Fast Neural Tangent Kernel Alignment, Norm and Effective Rank via Trace Estimation
This provides a faster analysis tool for researchers and practitioners working with NTK in machine learning, though it is incremental as it builds on existing trace estimation techniques.
The paper tackles the computational infeasibility of computing the full Neural Tangent Kernel (NTK) matrix, especially for recurrent architectures, by introducing a matrix-free method using trace estimation to rapidly compute its trace, Frobenius norm, effective rank, and alignment, achieving speedups of many orders of magnitude.
The Neural Tangent Kernel (NTK) characterizes how a model's state evolves over Gradient Descent. Computing the full NTK matrix is often infeasible, especially for recurrent architectures. Here, we introduce a matrix-free perspective, using trace estimation to rapidly analyze the empirical, finite-width NTK. This enables fast computation of the NTK's trace, Frobenius norm, effective rank, and alignment. We provide numerical recipes based on the Hutch++ trace estimator with provably fast convergence guarantees.

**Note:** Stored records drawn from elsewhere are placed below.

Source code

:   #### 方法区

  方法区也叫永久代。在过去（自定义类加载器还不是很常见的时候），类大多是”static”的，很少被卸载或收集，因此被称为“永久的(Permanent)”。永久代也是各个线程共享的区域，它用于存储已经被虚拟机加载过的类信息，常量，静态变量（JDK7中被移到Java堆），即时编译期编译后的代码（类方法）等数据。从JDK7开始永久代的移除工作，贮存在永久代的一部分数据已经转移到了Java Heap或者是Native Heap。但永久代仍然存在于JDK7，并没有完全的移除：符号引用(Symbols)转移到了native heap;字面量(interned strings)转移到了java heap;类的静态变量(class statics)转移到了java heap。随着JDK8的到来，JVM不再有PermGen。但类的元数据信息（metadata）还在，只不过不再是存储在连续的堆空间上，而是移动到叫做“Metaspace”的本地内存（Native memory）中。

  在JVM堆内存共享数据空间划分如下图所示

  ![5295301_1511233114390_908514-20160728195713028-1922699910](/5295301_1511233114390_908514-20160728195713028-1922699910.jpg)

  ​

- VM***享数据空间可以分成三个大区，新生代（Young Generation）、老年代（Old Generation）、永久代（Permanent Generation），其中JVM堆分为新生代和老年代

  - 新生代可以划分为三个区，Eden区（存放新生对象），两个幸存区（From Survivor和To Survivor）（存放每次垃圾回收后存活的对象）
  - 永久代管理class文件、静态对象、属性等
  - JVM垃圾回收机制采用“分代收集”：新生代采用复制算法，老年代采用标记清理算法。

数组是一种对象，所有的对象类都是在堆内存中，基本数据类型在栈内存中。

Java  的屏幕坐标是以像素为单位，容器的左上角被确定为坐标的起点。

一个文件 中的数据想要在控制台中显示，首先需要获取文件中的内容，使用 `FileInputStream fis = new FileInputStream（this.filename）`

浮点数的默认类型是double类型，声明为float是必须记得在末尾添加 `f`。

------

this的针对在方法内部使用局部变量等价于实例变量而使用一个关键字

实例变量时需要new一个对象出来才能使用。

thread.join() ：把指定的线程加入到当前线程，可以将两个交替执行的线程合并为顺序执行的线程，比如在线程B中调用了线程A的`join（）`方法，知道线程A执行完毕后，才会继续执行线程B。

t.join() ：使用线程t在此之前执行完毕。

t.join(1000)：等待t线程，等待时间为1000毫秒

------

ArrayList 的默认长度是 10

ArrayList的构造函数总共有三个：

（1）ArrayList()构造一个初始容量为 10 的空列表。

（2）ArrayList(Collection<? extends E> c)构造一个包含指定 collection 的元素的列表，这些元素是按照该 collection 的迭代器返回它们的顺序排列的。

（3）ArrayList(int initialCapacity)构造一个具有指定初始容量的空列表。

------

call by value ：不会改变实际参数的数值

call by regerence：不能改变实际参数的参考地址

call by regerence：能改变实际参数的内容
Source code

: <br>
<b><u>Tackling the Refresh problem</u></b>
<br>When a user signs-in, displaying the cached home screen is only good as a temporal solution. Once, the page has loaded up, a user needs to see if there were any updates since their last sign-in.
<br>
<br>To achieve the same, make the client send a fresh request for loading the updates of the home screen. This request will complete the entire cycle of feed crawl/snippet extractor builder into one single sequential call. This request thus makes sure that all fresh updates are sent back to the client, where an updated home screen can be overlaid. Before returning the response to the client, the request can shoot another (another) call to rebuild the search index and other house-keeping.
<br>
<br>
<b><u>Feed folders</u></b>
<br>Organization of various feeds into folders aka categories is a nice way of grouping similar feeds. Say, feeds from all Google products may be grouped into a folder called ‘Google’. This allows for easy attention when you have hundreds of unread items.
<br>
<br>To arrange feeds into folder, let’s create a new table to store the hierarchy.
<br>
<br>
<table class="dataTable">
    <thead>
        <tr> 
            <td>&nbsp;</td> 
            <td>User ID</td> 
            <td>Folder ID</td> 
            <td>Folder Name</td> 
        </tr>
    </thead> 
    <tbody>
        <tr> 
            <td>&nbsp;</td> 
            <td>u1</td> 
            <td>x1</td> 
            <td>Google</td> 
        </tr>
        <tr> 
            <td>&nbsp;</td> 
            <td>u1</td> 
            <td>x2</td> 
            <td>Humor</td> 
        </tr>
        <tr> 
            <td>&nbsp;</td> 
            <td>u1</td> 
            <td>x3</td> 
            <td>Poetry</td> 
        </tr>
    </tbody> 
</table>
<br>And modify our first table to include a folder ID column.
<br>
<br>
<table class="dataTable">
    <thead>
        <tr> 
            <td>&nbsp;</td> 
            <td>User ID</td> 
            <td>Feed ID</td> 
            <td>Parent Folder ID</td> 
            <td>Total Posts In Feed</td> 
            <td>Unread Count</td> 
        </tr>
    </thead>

In addition, we show that, due to the structure of the NTK, one can compute the trace using only forward- or reverse-mode automatic differentiation, not requiring both modes. We show these so-called one-sided estimators can outperform Hutch++ in the low-sample regime, especially when the gap between the model state and parameter count is large. In total, our results demonstrate that matrix-free randomized approaches can yield speedups of many orders of magnitude, leading to faster analysis and applications of the NTK.